Kabarettist, Unternehmer, Publikumsliebling: Jonny Fischer reitet seit Jahren auf der Erfolgswelle. Aktuell tritt er mit Divertimento in Landquart auf.

01.02.20 - 04:30 Uhr
Stars & Sternli
«Ich wünsche mir eine Schweiz, die offen ist für alles.»
«Ich wünsche mir eine Schweiz, die offen ist für alles.»
PHILIPP BAER

Jonny Fischer ist die eine Hälfte des erfolgreichsten Schweizer Comedyduos der Gegenwart. Aktuell tritt Fischer zusammen mit seinem Partner Manuel Burkart als Kabarettduo Divertimento in Landquart auf. Im Interview erzählt er, was er an Graubünden liebt, wieso er eine Wohnung besitzt, die er nicht bewohnen darf, und wie er mit Homophobie umgeht.

Momentan spielen Sie mit Divertimento in Landquart. Ging alles gut?

Ja. Wir haben die Bündner sehr gerne.

Unterscheiden sich denn die Auftritte in Graubünden von den Auftritten im Rest der Schweiz?

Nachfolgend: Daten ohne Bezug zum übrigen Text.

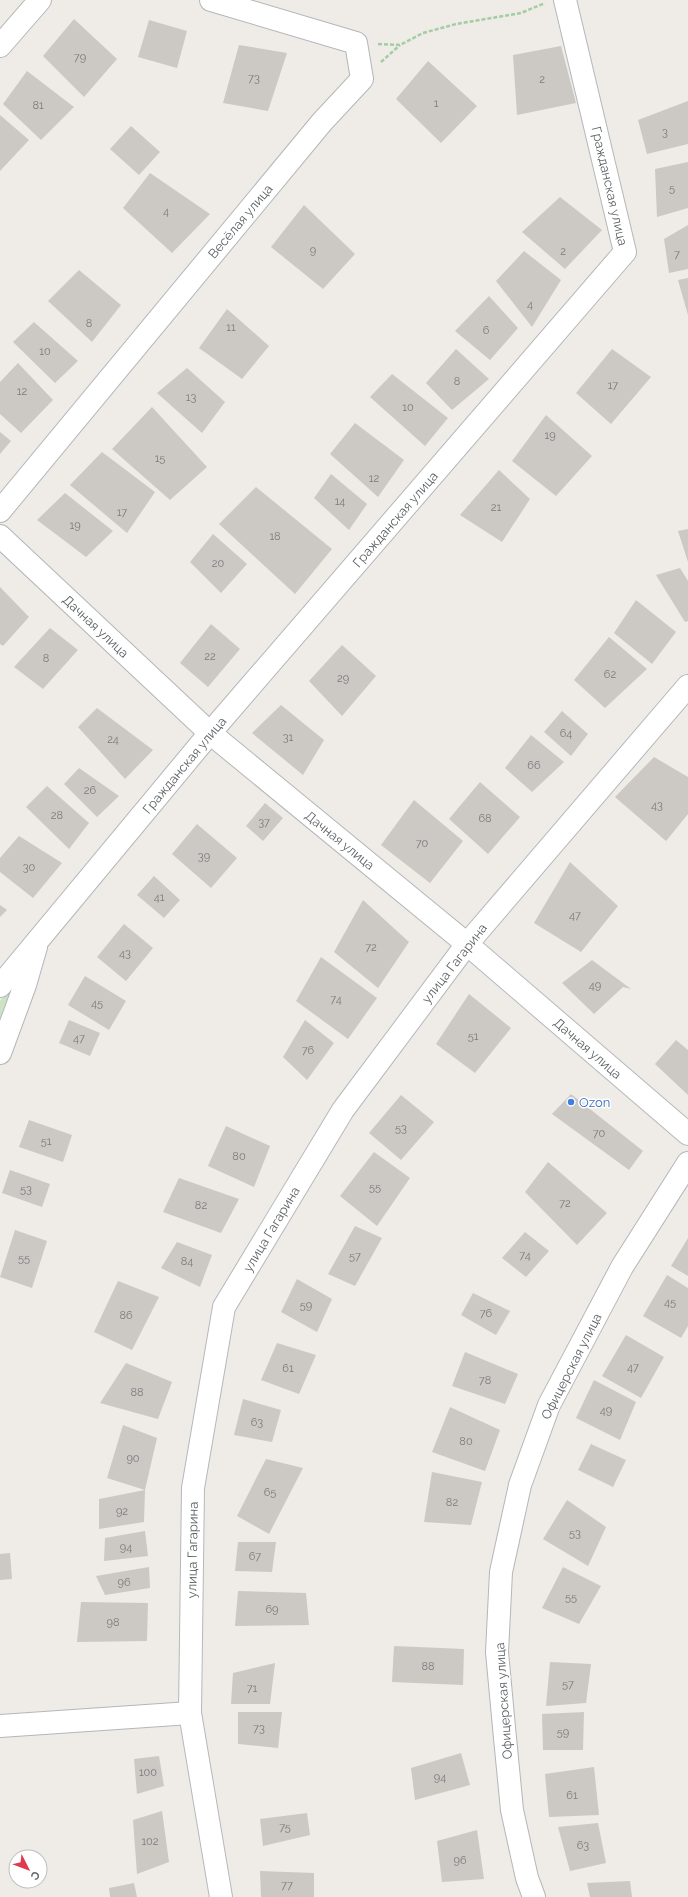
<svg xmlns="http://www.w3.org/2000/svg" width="688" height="1897" viewBox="0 0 688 1897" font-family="Raleway,sans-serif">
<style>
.green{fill:#cae4c4}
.building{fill:#ccc8c4}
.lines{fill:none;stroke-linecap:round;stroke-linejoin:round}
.minor-casing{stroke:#b3b7b9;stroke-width:24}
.tertiary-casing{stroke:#b3b7b9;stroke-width:24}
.secondary-casing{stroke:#b4b9bc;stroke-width:24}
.path{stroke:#a2cda5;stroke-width:2.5;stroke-dasharray:4 2;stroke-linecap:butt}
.minor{stroke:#fff;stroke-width:22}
.tertiary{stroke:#fff;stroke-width:22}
.secondary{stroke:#fff;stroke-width:22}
.shop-dot{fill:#3f7fe0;stroke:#fff;stroke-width:1.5}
.labels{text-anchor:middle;stroke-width:3;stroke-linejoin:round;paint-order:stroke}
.number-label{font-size:11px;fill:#797c7d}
.street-label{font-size:13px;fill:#5d6265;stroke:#fff}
.shop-label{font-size:13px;fill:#366cbe;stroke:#fff;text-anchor:start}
</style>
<rect width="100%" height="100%" fill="#efebe6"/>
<path class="green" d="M20 977 0 1041V1001Z"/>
<path class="building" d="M74 19 117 59 84 97 43 56Z
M149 20 187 31 177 68 138 57Z
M239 45 287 53 268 111 223 103Z
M561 46 576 103 517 115 513 55Z
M428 61 477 106 441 143 396 99Z
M27 71 74 107 41 140 3 104Z
M688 101V144L647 154 638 120Z
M0 115 29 140 0 171Z
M131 126 160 152 139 175 110 149Z
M688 162V208L657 217 655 169Z
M150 173 210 214 172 253 123 208Z
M560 197 602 230 565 269 522 232Z
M304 205 355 254 323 289 271 247Z
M688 225V269L669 273 664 239Z
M524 251 561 280 532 327 496 281Z
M79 270 121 305 92 342 48 301Z
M688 278V315L678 280Z
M489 296 518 328 490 360 455 331Z
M227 309 269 346 242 379 199 348Z
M34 322 78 361 55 383 13 342Z
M456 349 489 379 452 410 426 383Z
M612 349 651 377 611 424 576 393Z
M18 363 53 400 21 433 0 414V382Z
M187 368 225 402 202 433 157 393Z
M392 374 448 418 425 446 370 397Z
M152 407 207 467 170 500 112 449Z
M546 415 592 456 556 496 512 461Z
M355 423 404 460 378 497 330 454Z
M0 432 11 441 0 454Z
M102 452 155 492 127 533 70 485Z
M499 470 530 499 502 542 460 515Z
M331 474 367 504 349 530 314 498Z
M256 487 332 549 295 594 219 524Z
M65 493 113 531 86 557 37 520Z
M688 529V562L678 531Z
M213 534 247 564 221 593 190 562Z
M680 568 688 581V621L685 622 656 575Z
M0 587 29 617 3 646 0 644Z
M636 600 676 632 652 664 614 633Z
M211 624 240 649 208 687 180 663Z
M50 628 78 650 43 689 14 667Z
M609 637 647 669 605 708 574 680Z
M342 645 376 676 342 716 309 681Z
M281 705 324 740 303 775 252 733Z
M97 708 153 750 125 779 78 727Z
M562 711 588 734 571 756 544 732Z
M531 735 564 762 532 792 505 768Z
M654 757 688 777V814L666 841 615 797Z
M79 768 119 796 97 817 64 784Z
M480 782 520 817 488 854 449 819Z
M47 786 89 823 69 849 26 807Z
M414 800 463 841 430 883 381 845Z
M265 803 283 818 263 841 246 826Z
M197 824 237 858 211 888 172 854Z
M19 836 62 863 33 898 0 872V858Z
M570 862 618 906 581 952 534 923Z
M154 876 180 900 164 918 137 895Z
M363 900 409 942 378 988 334 952Z
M0 905 7 910 0 917Z
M124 924 153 948 126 981 97 957Z
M321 957 377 998 348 1039 296 1001Z
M592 960 631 989 623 987 594 1014 562 983Z
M85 976 126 1001 109 1030 68 1005Z
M469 994 511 1028 475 1073 436 1044Z
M69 1020 100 1033 90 1056 59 1043Z
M305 1020 334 1043 307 1080 283 1057Z
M676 1040 688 1050V1095L655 1064Z
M571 1094 643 1151 629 1170 552 1114Z
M401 1095 434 1122 401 1160 369 1133Z
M29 1120 72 1135 63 1162 19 1147Z
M226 1126 270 1146 254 1187 208 1166Z
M374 1152 410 1178 377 1226 340 1196Z
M548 1162 607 1213 577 1245 525 1192Z
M10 1170 50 1184 42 1207 2 1193Z
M179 1178 239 1199 221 1233 163 1212Z
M355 1226 382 1238 355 1286 328 1274Z
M15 1230 47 1241 32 1288 0 1277Z
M525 1232 549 1251 526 1277 502 1258Z
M688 1238V1276L671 1266Z
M177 1242 212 1255 200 1287 161 1268Z
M667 1275 688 1288V1326L681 1338 643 1316Z
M297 1279 332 1299 317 1332 281 1312Z
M118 1281 159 1297 132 1350 94 1332Z
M473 1293 510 1311 496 1335 461 1315Z
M626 1335 664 1357 641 1398 602 1376Z
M277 1343 316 1355 299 1394 261 1380Z
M465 1352 518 1374 505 1404 452 1386Z
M126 1363 172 1382 158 1419 100 1403Z
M594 1380 636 1402 620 1440 576 1418Z
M243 1399 281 1410 272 1442 234 1435Z
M450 1407 500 1430 485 1471 432 1452Z
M123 1425 157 1438 145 1490 107 1478Z
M591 1444 626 1460 613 1487 578 1470Z
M266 1459 303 1468 269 1534 237 1516Z
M432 1472 482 1482 471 1525 424 1522Z
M145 1490 144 1522 99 1529V1499Z
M567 1500 606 1527 588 1566 543 1539Z
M145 1531 148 1556 104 1561 105 1538Z
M238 1542H276L272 1572 235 1571Z
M10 1553 12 1579 0 1580V1554Z
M149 1567 150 1588 105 1595 96 1576Z
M563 1567 601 1586 579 1624 542 1608Z
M238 1591 306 1593 309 1625 235 1626Z
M81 1602 148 1603 147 1641 77 1642Z
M394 1646 464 1649 463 1685 392 1682Z
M550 1662 591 1664 586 1703 546 1706Z
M275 1663 270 1704H231L233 1673Z
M238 1712H282L278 1748 238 1744Z
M584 1712 583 1750H543L542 1714Z
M461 1753 470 1785 415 1800 411 1768Z
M159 1756 164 1786 137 1794 134 1759Z
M594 1767 599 1815 549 1817 545 1774Z
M162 1811 169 1862 137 1874 133 1820Z
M307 1813 310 1835 263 1846 260 1819Z
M598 1823 606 1863 570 1871 558 1827Z
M477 1830 484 1879 442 1882 437 1841Z
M260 1871 314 1873V1897H261Z
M630 1881 632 1897H590L587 1883Z
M134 1883 137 1897H110L109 1888Z"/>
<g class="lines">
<g class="minor-casing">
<path id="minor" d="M0 46 40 0
M0 511 322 122 362 79 356 43 211 0
M0 986 210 733 625 252 565 0
M0 1053 25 985 36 947
M0 1726 190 1713
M534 1897 527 1878 512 1810 505 1738 497 1652 501 1572 520 1485 549 1405 622 1267 688 1163"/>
</g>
<g class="tertiary-casing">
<path id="tertiary" d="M0 536 210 733 467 944"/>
</g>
<g class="secondary-casing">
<path id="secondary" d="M467 944 688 1134
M221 1897 190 1713 193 1488 224 1307 343 1110 467 944 688 686"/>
</g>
<path class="path" d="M378 44 400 45 423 33 456 24 521 13 545 3
M381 62 400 45"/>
<use href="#minor" class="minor"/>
<use href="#tertiary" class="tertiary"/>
<use href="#secondary" class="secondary"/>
</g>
<circle class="shop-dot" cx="571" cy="1102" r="4"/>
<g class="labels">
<g class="number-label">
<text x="80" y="61">79</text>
<text x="254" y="82">73</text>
<text x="542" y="83">2</text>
<text x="436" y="107">1</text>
<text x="38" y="109">81</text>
<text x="665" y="136">3</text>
<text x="672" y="192">5</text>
<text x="166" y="215">4</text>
<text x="313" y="254">9</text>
<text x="563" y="255">2</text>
<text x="677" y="258">7</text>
<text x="530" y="308">4</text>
<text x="89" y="327">8</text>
<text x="231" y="331">11</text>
<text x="486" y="334">6</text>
<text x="45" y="355">10</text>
<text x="457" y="385">8</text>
<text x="613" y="389">17</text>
<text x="22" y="395">12</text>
<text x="191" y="401">13</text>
<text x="408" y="411">10</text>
<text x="550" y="439">19</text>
<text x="160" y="462">15</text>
<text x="374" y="482">12</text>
<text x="340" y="505">14</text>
<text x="496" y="511">21</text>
<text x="122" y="516">17</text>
<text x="75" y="529">19</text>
<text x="275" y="540">18</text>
<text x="218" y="567">20</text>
<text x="210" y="660">22</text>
<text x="46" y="662">8</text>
<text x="610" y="678">62</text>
<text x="343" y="682">29</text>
<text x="566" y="737">64</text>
<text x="288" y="741">31</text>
<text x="113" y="743">24</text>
<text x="534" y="769">66</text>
<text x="90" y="794">26</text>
<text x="657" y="809">43</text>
<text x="57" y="819">28</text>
<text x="485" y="822">68</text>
<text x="264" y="826">37</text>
<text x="422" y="847">70</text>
<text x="204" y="860">39</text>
<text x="29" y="871">30</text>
<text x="159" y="901">41</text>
<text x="575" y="919">47</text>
<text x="371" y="951">72</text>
<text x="125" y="957">43</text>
<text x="595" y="989">49</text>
<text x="336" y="1003">74</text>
<text x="97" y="1007">45</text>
<text x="473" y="1040">51</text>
<text x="79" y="1042">47</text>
<text x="308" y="1054">76</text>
<text x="401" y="1132">53</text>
<text x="599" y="1137">70</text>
<text x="46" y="1145">51</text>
<text x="239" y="1160">80</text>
<text x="375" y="1191">55</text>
<text x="26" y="1193">53</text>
<text x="565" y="1207">72</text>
<text x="201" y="1209">82</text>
<text x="525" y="1259">74</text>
<text x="355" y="1260">57</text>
<text x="24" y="1262">55</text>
<text x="187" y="1265">84</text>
<text x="670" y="1306">45</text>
<text x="306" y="1309">59</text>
<text x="486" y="1317">76</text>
<text x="126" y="1319">86</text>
<text x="633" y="1371">47</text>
<text x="288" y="1372">61</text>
<text x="485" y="1384">78</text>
<text x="137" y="1396">88</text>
<text x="606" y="1414">49</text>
<text x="257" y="1426">63</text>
<text x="466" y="1445">80</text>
<text x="133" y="1462">90</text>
<text x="270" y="1496">65</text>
<text x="452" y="1506">82</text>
<text x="122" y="1515">92</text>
<text x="575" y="1537">53</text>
<text x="126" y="1551">94</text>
<text x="255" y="1560">67</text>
<text x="124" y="1586">96</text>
<text x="571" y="1601">55</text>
<text x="272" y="1613">69</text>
<text x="113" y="1626">98</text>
<text x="428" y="1670">88</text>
<text x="568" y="1688">57</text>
<text x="252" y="1692">71</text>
<text x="259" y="1732">73</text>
<text x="563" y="1736">59</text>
<text x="148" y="1776">100</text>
<text x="440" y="1781">94</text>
<text x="572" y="1799">61</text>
<text x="285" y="1831">75</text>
<text x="150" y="1845">102</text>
<text x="583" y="1849">63</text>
<text x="460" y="1864">96</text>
<text x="287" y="1889">77</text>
</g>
<g class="street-label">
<text transform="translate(610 186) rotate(77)" y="5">Гражданская улица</text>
<text transform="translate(240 221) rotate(-50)" y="5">Весёлая улица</text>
<text transform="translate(395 519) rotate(-49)" y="5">Гражданская улица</text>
<text transform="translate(96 626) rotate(43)" y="5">Дачная улица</text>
<text transform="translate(184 765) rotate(-50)" y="5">Гражданская улица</text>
<text transform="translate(340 840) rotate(39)" y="5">Дачная улица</text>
<text transform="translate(454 963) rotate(-52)" y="5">улица Гагарина</text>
<text transform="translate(588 1048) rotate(41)" y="5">Дачная улица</text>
<text transform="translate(271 1229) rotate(-59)" y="5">улица Гагарина</text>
<text transform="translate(571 1366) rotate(-63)" y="5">Офицерская улица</text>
<text transform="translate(192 1550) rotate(-89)" y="5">улица Гагарина</text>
<text transform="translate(503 1701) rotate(-94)" y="5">Офицерская улица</text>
</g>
<g class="shop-label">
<text x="579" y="1107">Ozon</text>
</g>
</g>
<g transform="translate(28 1869) rotate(132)"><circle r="19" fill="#ffffff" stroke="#bec0c1"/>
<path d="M0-3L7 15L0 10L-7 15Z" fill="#df3b4e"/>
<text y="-6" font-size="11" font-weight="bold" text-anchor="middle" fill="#5d6265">С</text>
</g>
</svg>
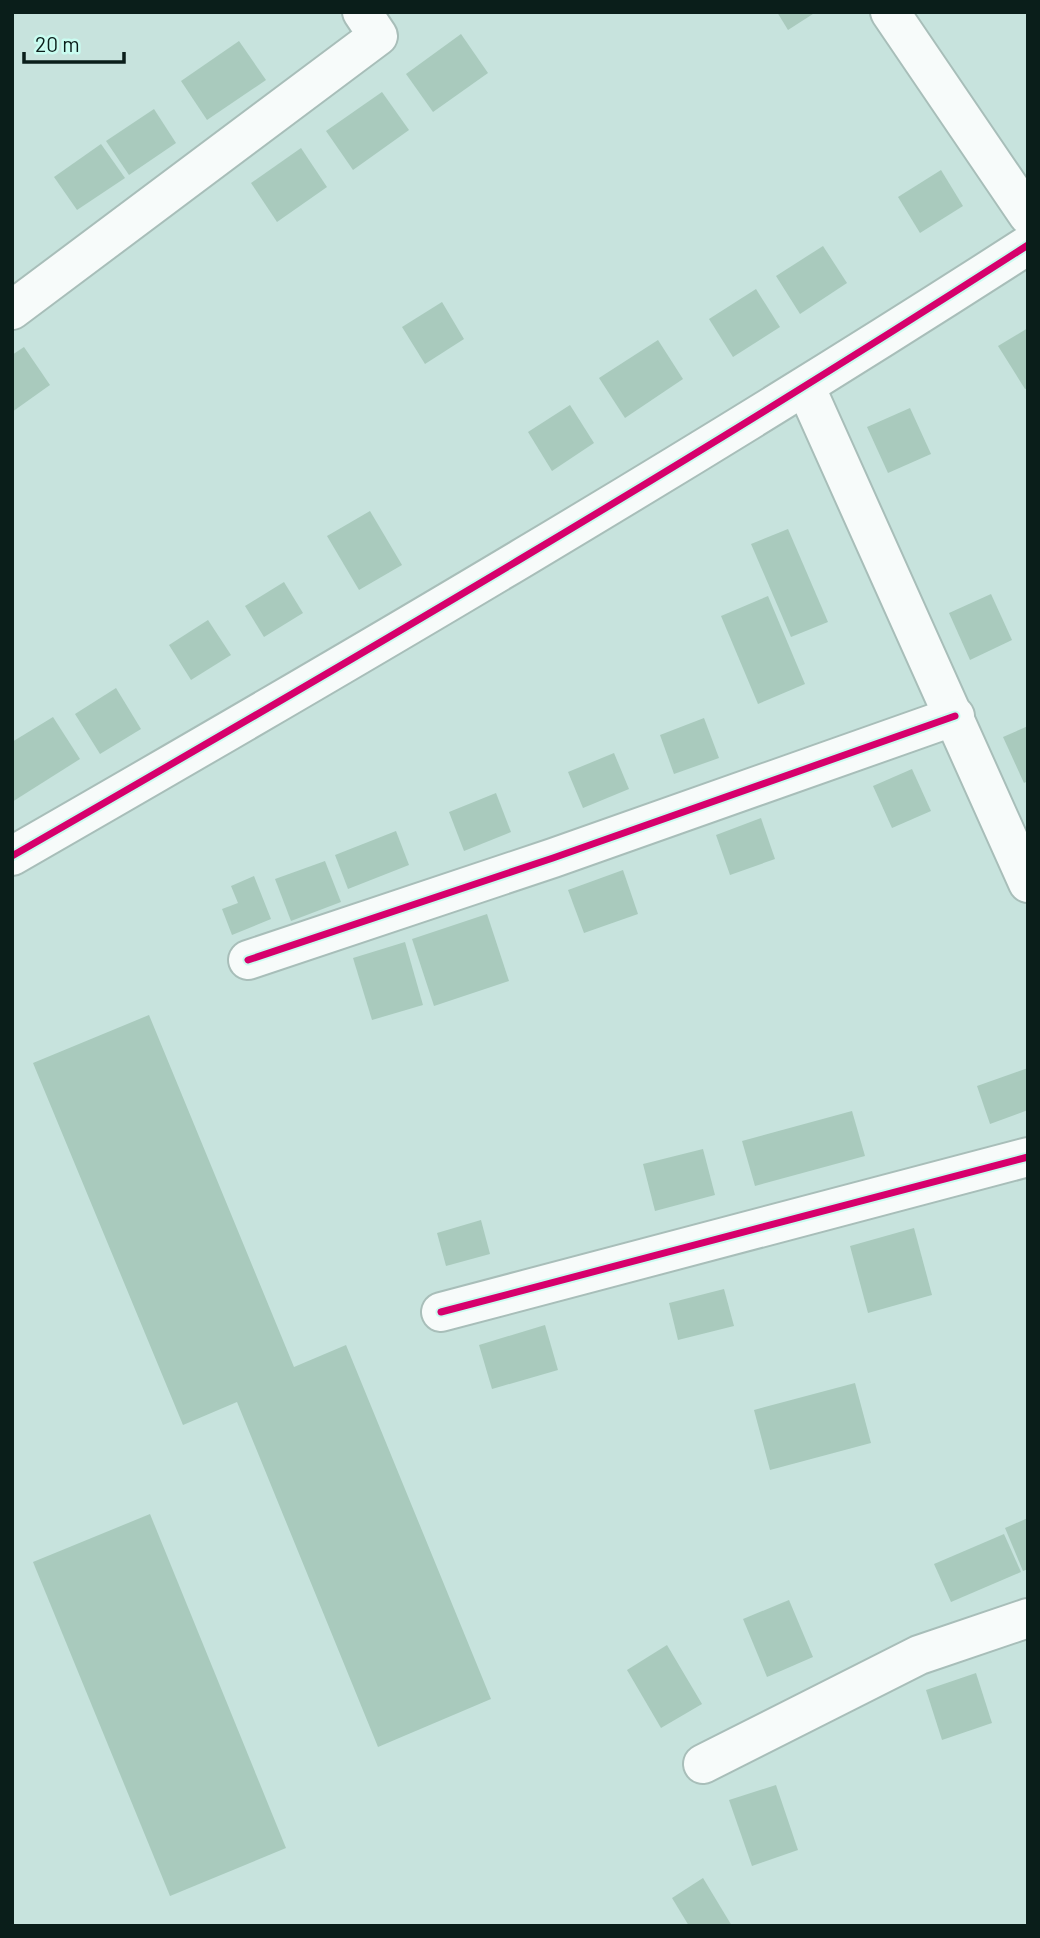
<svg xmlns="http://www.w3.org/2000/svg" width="1040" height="1938" font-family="Barlow,sans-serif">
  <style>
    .building { fill: #a9cabd }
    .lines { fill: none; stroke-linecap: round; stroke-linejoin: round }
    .minor-casing { stroke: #a8beb9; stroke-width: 42 }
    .minor { stroke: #f7fbfa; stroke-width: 38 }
    .cycleway-casing { stroke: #c9fcf0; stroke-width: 11 }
    .cycleway { stroke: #d6006c; stroke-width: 7 }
  </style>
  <rect width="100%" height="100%" fill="#c7e3dd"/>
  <!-- building -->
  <g class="building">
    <path d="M777 12H816L788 30Z"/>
    <path d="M461 34 488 73 433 112 406 74Z"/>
    <path d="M239 41 266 80 207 120 181 81Z"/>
    <path d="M382 92 409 130 353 170 326 131Z"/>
    <path d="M154 109 176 143 129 175 106 141Z"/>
    <path d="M101 144 125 178 77 210 54 177Z"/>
    <path d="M301 148 327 187 277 222 251 183Z"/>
    <path d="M941 170 963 206 920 233 898 197Z"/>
    <path d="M823 246 847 283 800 314 776 276Z"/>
    <path d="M756 289 780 327 733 357 709 319Z"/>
    <path d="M442 302 464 339 425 364 402 327Z"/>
    <path d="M1028 328V388L1025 389 998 346Z"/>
    <path d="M658 340 683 379 625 418 599 378Z"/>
    <path d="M24 347 50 385 12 412V355Z"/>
    <path d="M570 405 594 443 552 471 528 432Z"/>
    <path d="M910 408 931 454 888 473 867 427Z"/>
    <path d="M370 511 402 565 359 590 327 536Z"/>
    <path d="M788 529 828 622 791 637 751 544Z"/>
    <path d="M284 582 303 613 264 637 245 606Z"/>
    <path d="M991 594 1012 640 970 660 949 613Z"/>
    <path d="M768 596 805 684 758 704 721 616Z"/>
    <path d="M208 620 231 655 191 680 169 645Z"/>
    <path d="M116 688 141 729 100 754 75 714Z"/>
    <path d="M53 717 80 759 12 802V742Z"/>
    <path d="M704 718 719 758 674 774 660 735Z"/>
    <path d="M1028 726V781L1024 783 1003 737Z"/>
    <path d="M614 753 629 789 583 808 568 772Z"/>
    <path d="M912 769 931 811 892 828 873 786Z"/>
    <path d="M496 793 511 832 464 851 449 812Z"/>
    <path d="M761 818 775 859 730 875 716 835Z"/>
    <path d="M396 831 409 865 348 889 335 855Z"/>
    <path d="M325 861 341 902 291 921 275 879Z"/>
    <path d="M623 870 638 914 584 933 568 890Z"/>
    <path d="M254 876 271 919 232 935 222 909 238 903 231 886Z"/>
    <path d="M487 914 509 981 434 1006 412 939Z"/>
    <path d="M405 942 423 1005 372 1020 353 958Z"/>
    <path d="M149 1015 294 1367 346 1345 491 1699 378 1747 237 1402 183 1425 33 1063Z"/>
    <path d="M1028 1068V1110L990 1124 977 1086Z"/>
    <path d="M852 1111 865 1156 755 1186 742 1141Z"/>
    <path d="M703 1149 715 1195 655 1211 643 1164Z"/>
    <path d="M481 1220 490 1254 446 1266 437 1233Z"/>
    <path d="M914 1228 932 1295 868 1313 850 1246Z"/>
    <path d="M724 1289 734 1326 678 1340 669 1303Z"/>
    <path d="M545 1325 558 1370 492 1389 479 1345Z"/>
    <path d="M855 1383 871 1443 770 1470 754 1410Z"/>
    <path d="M150 1514 286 1848 170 1896 33 1562Z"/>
    <path d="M1028 1518V1569L1023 1571 1005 1528Z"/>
    <path d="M1004 1534 1021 1572 951 1602 934 1564Z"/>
    <path d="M789 1600 813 1657 767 1677 743 1619Z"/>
    <path d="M667 1645 702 1704 661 1728 627 1670Z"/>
    <path d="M976 1673 992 1723 942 1740 926 1690Z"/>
    <path d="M776 1785 798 1850 752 1866 729 1800Z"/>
    <path d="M703 1878 732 1926H689L672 1898Z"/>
  </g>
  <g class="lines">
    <!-- minor casing -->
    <g class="minor-casing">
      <g id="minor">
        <path d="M890 12 1028 215"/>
        <path d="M12 310 378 36 362 12"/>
        <path d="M806 388 1028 883"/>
        <path d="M12 856C355 659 696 459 1028 245"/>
        <path d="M248 960 553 858 955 716"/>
        <path d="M441 1312 1028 1157"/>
        <path d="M703 1764 919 1655 1028 1618"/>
      </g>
    </g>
    <!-- minor -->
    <use href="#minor" class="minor"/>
    <!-- cycleway casing -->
    <g class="cycleway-casing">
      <g id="cycleway">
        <path d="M12 856C355 659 696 459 1028 245"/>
        <path d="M248 960 553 858 955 716"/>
        <path d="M441 1312 1028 1157"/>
      </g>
    </g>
    <!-- cycleway -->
    <use href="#cycleway" class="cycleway"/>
  </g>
  <!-- border -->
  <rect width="1040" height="1938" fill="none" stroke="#0a1e1a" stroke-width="28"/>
  <!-- scale -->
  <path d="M24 52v10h100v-10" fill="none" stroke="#0a1e1a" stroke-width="3.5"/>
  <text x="35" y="52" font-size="21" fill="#0a1e1a" stroke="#c9fcf0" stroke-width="5" paint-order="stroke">20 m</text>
</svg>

Absolut. Wir merken immer wieder, dass wir hier auf dem Land sind (lacht).

Woran?

Es sind andere Themen, die zum Lachen anregen, als in der Stadt. Man merkt einen grossen Unterschied zwischen den Auftritten in Chur und jenen in Landquart. An den Autogrammtischen fällt mir jeweils auf, dass die Leute in ländlichen Gebieten sich extra schön angezogen haben für unsere Show. In Chur ist das nicht so! Dafür braucht das Publikum in Landquart etwas länger, bis es in unserer Show «angekommen» ist.

Was verbindet Sie privat mit Graubünden?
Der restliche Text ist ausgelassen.